-------- Dati da elaborare --------

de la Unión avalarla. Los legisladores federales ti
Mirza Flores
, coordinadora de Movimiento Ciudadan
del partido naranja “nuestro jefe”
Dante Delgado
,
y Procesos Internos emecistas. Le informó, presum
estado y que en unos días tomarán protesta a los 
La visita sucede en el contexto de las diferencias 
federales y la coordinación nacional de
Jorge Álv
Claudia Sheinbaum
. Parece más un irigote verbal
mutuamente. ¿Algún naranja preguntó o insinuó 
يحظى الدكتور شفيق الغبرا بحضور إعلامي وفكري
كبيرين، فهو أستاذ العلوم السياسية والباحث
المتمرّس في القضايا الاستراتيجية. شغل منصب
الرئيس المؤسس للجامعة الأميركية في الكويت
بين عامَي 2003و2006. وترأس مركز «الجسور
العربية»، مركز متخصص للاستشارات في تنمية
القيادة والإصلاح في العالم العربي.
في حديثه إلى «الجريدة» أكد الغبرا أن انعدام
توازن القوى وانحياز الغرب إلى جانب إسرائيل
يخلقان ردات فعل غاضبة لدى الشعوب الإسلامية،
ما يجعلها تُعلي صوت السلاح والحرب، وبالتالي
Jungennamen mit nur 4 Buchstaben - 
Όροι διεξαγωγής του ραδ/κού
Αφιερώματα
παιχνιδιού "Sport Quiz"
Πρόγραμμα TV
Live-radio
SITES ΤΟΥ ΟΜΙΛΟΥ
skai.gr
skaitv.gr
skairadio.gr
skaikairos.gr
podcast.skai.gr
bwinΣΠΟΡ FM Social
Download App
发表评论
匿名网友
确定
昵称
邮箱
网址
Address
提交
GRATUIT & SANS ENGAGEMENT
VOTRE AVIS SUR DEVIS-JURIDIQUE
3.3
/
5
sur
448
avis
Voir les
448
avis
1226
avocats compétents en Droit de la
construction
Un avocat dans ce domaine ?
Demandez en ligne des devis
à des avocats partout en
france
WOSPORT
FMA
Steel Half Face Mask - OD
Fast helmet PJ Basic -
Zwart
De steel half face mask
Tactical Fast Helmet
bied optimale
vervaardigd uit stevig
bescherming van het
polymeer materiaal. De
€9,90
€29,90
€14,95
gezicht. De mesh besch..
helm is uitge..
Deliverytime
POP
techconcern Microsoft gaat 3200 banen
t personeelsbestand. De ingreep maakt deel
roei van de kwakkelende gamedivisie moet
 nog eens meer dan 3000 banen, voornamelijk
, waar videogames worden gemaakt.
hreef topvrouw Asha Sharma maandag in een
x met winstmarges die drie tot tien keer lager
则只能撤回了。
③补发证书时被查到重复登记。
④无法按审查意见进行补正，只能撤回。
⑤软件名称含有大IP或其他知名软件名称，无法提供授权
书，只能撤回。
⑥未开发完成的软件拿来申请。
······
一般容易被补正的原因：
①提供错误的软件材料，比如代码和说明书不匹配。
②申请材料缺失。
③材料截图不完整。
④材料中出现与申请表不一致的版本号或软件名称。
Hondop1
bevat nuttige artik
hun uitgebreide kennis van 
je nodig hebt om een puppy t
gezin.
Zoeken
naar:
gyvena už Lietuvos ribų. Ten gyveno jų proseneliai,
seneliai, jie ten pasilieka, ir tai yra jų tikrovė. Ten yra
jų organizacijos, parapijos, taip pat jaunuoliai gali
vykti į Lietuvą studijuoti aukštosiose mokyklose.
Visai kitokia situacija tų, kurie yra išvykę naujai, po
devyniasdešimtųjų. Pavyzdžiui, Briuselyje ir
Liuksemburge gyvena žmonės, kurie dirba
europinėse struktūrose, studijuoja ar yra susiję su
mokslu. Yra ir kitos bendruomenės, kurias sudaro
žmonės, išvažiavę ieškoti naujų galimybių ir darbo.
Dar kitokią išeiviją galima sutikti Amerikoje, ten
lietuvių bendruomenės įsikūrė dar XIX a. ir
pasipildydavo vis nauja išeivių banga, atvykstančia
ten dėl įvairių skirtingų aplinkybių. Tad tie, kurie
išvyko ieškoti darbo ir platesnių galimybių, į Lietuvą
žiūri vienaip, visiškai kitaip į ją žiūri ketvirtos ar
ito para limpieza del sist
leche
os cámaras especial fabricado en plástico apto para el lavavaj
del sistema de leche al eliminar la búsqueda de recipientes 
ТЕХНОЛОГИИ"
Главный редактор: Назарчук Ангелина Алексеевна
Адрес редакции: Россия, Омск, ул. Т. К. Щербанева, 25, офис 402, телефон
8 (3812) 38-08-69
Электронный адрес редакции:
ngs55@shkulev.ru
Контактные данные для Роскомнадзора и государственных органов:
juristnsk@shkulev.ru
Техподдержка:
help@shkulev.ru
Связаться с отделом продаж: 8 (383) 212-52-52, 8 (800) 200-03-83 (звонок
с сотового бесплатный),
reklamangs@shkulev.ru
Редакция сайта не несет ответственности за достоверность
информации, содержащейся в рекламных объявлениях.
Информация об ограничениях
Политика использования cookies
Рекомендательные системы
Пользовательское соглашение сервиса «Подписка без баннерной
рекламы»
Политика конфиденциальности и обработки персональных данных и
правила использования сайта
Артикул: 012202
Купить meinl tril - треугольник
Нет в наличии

--------

> _Ordine di lavoro_: Ricopia parola per parola le righe dell'elenco qui sopra, partendo dalla prima riga e arrivando alla riga che contiene "un irigote verbal", entrambe incluse.

> _La tua soluzione_:
de la Unión avalarla. Los legisladores federales ti
Mirza Flores
, coordinadora de Movimiento Ciudadan
del partido naranja “nuestro jefe”
Dante Delgado
,
y Procesos Internos emecistas. Le informó, presum
estado y que en unos días tomarán protesta a los 
La visita sucede en el contexto de las diferencias 
federales y la coordinación nacional de
Jorge Álv
Claudia Sheinbaum
. Parece más un irigote verbal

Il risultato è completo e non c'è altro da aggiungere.